The future of medical office interior design is trending towards comfort. Patients are becoming more discerning consumers when it comes to choosing where they go for their healthcare. As a result, spa-like waiting rooms, private patient accommodations, fancy technology and lavish interior design are all becoming more common sights when you visit the doctor’s office.
Some people may look at these changes cynically. Why waste money on redecorating with mahogany and topiaries when those funds could be better spent on something else? While sometimes patient choices are swayed more by the quality of the facility décor and furniture than the qualifications of the doctors, ultimately the trend of nicer accommodations centers care around patients’ greater wellbeing and better recognizing patient needs.
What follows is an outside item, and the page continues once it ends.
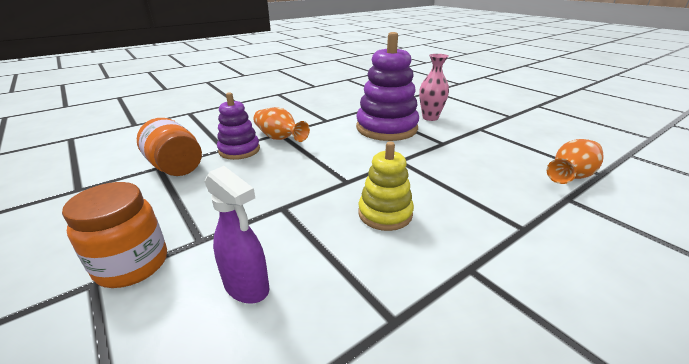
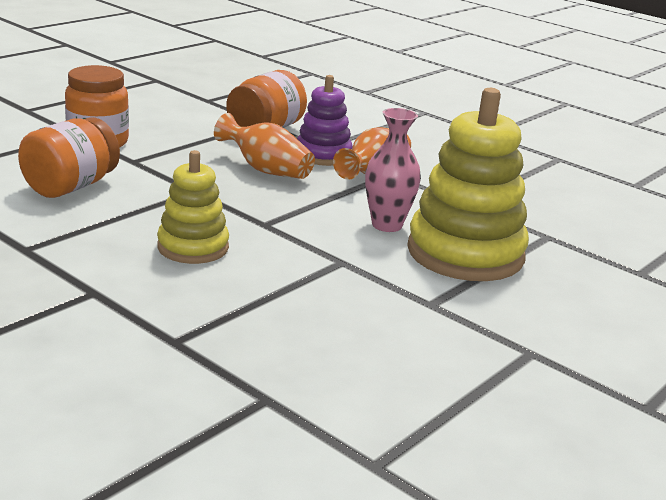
camera: 75 degrees right, 5 degrees down
purple spray bottle [205,166,269,304] -> orange jar [18,117,120,198]
purple stacking toy [356,32,419,141] -> yellow stacking toy [407,88,529,281]
pink vase [419,54,449,121] -> pink vase moved to [365,108,421,232]
orange vase [547,139,604,184] -> orange vase moved to [214,113,315,179]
Research has shown that modern medical office furniture, facilities, and stylish décor can actually have a significant and tangible impact on patient safety, experience, and ultimately their treatment and recovery. According to the Harvard Business Review’s article Better Healing from Better Hospital Design, clinical data has shown that the design of a medical facility can actually save lives, and improve outcomes for patients.
Infections picked up while in medical clinics has always been an issue for the healthcare industry, but switching to private treatment and patient rooms can reduce the rate of infection drastically. For example, about thirty percent (30%) of ICU patients will contract an infection during treatment. Simply redesigning ICU facilities from multi-patient to single-patient rooms has been shown to cut the rate of infection by over fifty percent (50%).
Once upon a time, single patient rooms were considered a luxury. Now, the overwhelming benefits private rooms provide by preventing infections and facilitating better patient recovery is making them the new standard of care. What was originally seen as an inefficient use of space in crowded hospitals is now recognized for its critical role in patient safety and reducing the length of hospital stays.
Preventing infection is only one example of the impact that medical office interior design can have on a patient’s experience. An article published by the Agency for Healthcare Research and Quality says a lot about the ways medical office interior design can affect patients. Reducing stress in patients during their visit/stay in a medical clinic can greatly boost healing and recovery.
Single patient rooms are also ideal to minimize stress because of the privacy they provide. They block outside distractions that disrupt rest, and can be designed to allow treatment to be administered in-room.
In-room treatment not only allows for greater privacy and comfort, but also minimizes patient transfers with can cause stress. No one wants to be paraded through the halls on the way to deal with an embarrassing problem, or have someone listening in from behind a curtain. Interior windows with tinting options or blinds can help to balance privacy with easy visibility for staff, allowing nurses to check in on their patients without disturbing them.
Emphasizing Comfort and Safety
Ensuring privacy through room design has been proven to make patients feel more comfortable, but there are also many other ways that smart medical office interior design can reduce stress. Reducing noise, providing access to views of nature, and soothing, aesthetically pleasing surroundings have all been proven to reduce pain, improve overall well-being, and shorten the length of hospital stays. These design elements emphasize patient comfort without compromising hygiene or safety.
Incorporating natural light, natural materials, windows overlooking greenery, and gardens or plants throughout medical offices benefits patients enormously. Views of nature have a well-documented ability to sooth and heal. In the article mentioned earlier, Harvard Business Review cites several studies that illustrate that patients with windows to natural views had shorter stays in hospitals, and patients who were able to walk through hospital gardens reported therapeutic effects.
Even realistic pictures of nature can help. In one study, when pictures of nature were hung in a pain clinic’s lounge, demand for pain injections fell by seventy percent. So those posters of kittens hanging from tree branches might not be as useless as we all thought.
A patient’s quality of care and overall experience can also be impacted by noise. Noisy environments are stressful in general, and in a medical setting sound privacy becomes even more important. Private exam rooms, patient rooms, and offices are a great start, but noise can be additionally minimized by designing rooms with identical layouts (instead of mirrored) and with extra space between adjoining walls.
Acoustically absorbent ceiling tiles and flooring also play a big role in noise reduction. Carpets are the most effective flooring for canceling out sound. Since carpet is difficult to clean quickly and thoroughly it isn’t ideal for exam or patient rooms, but is well suited to hallways and lobbies. Luckily, luxury vinyl tile (LVT) is a good alternative for exam and patient rooms. Luxury vinyl tile, which has acoustical cushions built in, has the advantage of being easy to clean and comfy to stand on. Stylish design doesn’t need to be compromised either. Vinyl tiles can be designed to mimic natural patterns like wood grain or stone.